Show abelian group has element of order [m,n]

[TopCat]

Let G be an abelian group containing elements a and b of order m and n, respectively. Show that G contains an element of order [m,n] (the LCM of m and n).

This is true when (m,n)=1, because mn(a+b) = e, and if |a+b|=h, then h|mn. Now, hm(a+b) →m|h and similarly I find that n|h. But (m,n)=1, so this implies mn|h and mn = [m,n].
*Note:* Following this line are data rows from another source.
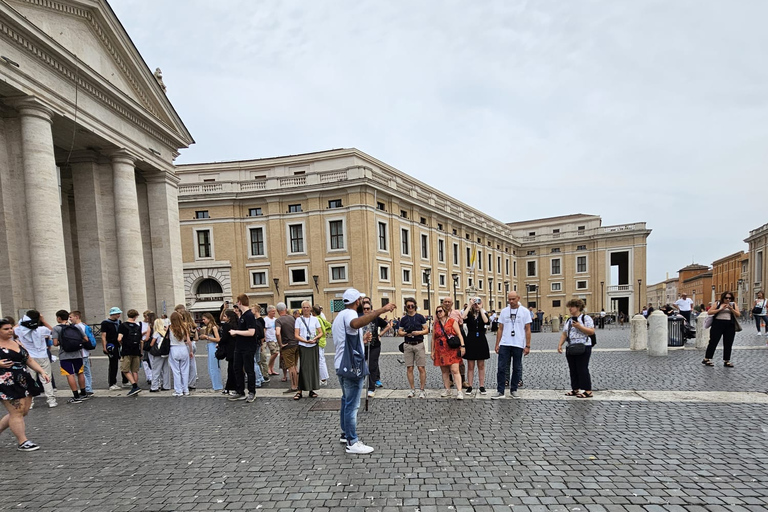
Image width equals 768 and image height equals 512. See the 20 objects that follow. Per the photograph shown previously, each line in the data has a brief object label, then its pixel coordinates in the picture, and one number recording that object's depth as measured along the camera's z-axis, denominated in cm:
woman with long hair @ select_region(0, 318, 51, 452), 472
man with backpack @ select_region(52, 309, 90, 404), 748
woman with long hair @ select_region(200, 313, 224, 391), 803
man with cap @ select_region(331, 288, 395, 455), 453
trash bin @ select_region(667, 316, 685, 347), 1214
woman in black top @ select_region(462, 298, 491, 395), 710
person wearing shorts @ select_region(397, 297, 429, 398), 698
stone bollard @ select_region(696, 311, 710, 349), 1151
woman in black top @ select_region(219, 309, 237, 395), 746
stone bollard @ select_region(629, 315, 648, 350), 1173
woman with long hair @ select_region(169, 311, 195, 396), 772
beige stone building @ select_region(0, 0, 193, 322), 1472
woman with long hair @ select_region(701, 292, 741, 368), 844
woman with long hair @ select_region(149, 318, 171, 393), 814
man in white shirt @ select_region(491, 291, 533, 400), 666
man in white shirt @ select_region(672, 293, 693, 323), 1457
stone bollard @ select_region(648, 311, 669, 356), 1054
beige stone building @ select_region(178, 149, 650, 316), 3200
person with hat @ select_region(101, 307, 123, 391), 806
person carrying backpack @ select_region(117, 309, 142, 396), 815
Now assume that (m,n)>1 and |a+b|=h. So h(a+b)=e, which implies 1)ha=hb=e, or 2)ha=-hb. If 1), then we note that [m,n] is the smallest number divisible by both m and n, so that h=[m,n]. Now, if 2) is the case, I'm not sure how to proceed. It's trivial if h=[m,n], so we must assume h≠[m,n] and get a contradiction. This hasn't worked for me.

If instead I try and show that [m,n]|h, the best I can get is that [m,n]/(m,n) | h, since I can only use a similar argument to paragraph one with m/(m,n) and n/(m,n) since they are coprime. If I consider the case where m/(m,n) and n are coprime, the result is easy, but then what if they aren't coprime?

 

[micromass]

Maybe you can do this in folloing steos:

1) If h=[m,n], then h(a+b)=0. This proves that the o(a+b) divides [m,n].
2) Prove that m divides o(a+b) and that n divides o(a+b). This will prove that [m,n] divides o(a+b)

PS: I would appreciate it if you were to follow the homework template next time.

 

[TopCat]

Ah, thanks for the tip. I needed to prove the lemma m|h, n|h imply [m,n]|h.

And my apologies. I'll be sure to use the template next time.